▸ **Activity**
Nothing but the pictures should be left out when the entries below are duplicated.

▸ **Dataset**
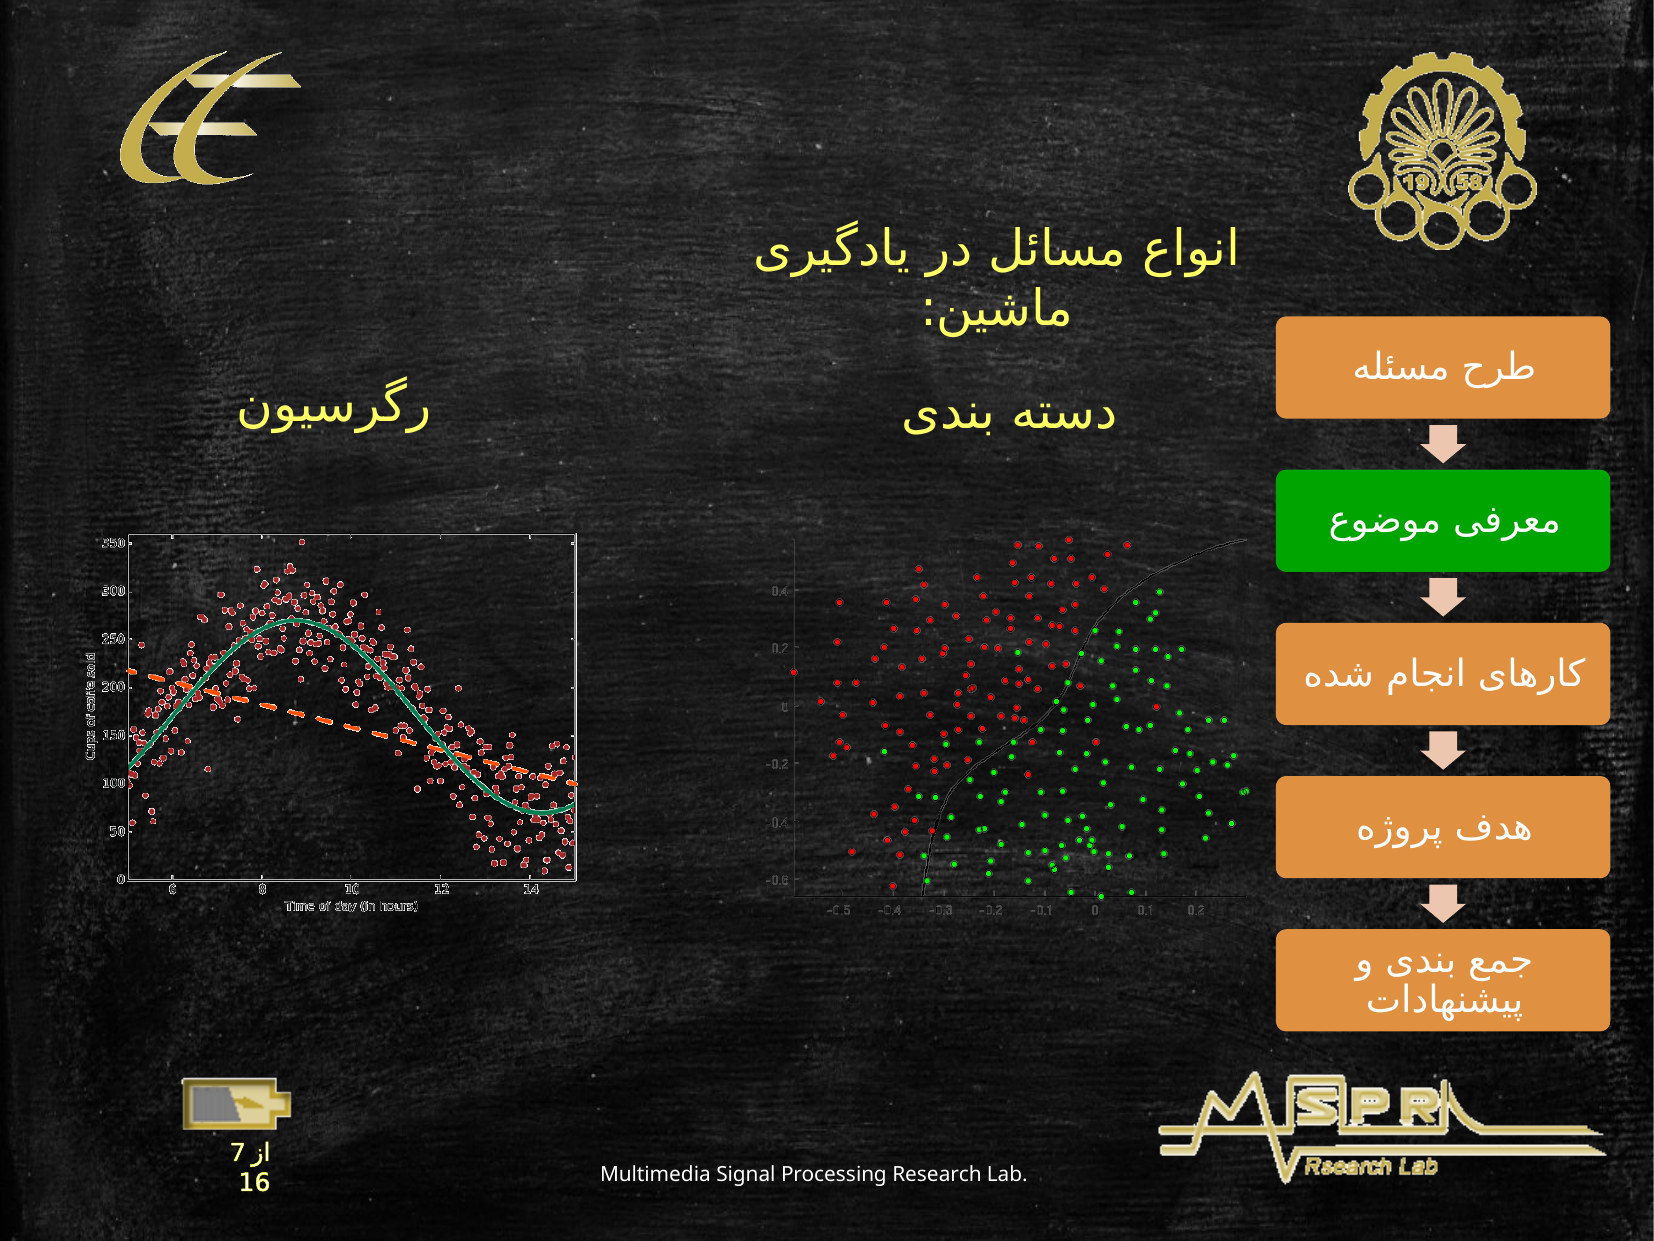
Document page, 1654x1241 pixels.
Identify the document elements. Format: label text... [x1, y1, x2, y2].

picture [1154, 1067, 1618, 1191]
picture [177, 1075, 296, 1141]
slide_number 7 از 16 [187, 1141, 286, 1195]
text_box انواع مسائل در یادگیری ماشین: [685, 208, 1309, 310]
picture [119, 51, 301, 189]
text_box Multimedia Signal Processing Research Lab. [576, 1153, 1052, 1191]
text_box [1269, 316, 1618, 1032]
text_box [85, 363, 583, 912]
picture [1348, 51, 1537, 250]
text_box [717, 370, 1269, 944]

▸ **Task solution**
Document page, 1654x1241 pixels.
Identify the document elements. Format: label text... [x1, y1, x2, y2].

picture [1154, 1067, 1618, 1191]
picture [177, 1075, 296, 1141]
slide_number 7 از 16 [187, 1141, 286, 1195]
text_box انواع مسائل در یادگیری ماشین: [685, 208, 1309, 310]
picture [119, 51, 301, 189]
text_box Multimedia Signal Processing Research Lab. [576, 1153, 1052, 1191]
text_box [1269, 316, 1618, 1032]
text_box [85, 363, 583, 912]
picture [1348, 51, 1537, 250]
text_box [717, 370, 1269, 944]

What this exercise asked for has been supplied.